Exercise ▸
Every record below should be printed again exactly, with its pictures removed.

Records provided ▸
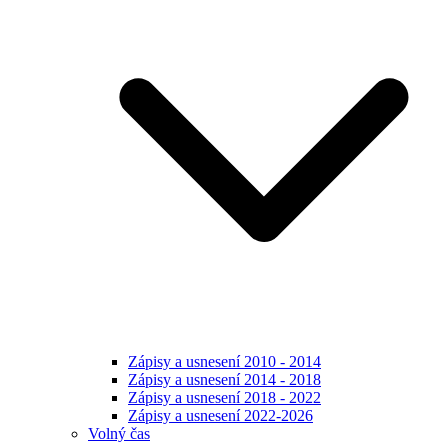
Zápisy a usnesení 2010 - 2014
Zápisy a usnesení 2014 - 2018
Zápisy a usnesení 2018 - 2022
Zápisy a usnesení 2022-2026
Volný čas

Response to this exercise ▸
Zápisy a usnesení 2010 - 2014
Zápisy a usnesení 2014 - 2018
Zápisy a usnesení 2018 - 2022
Zápisy a usnesení 2022-2026
Volný čas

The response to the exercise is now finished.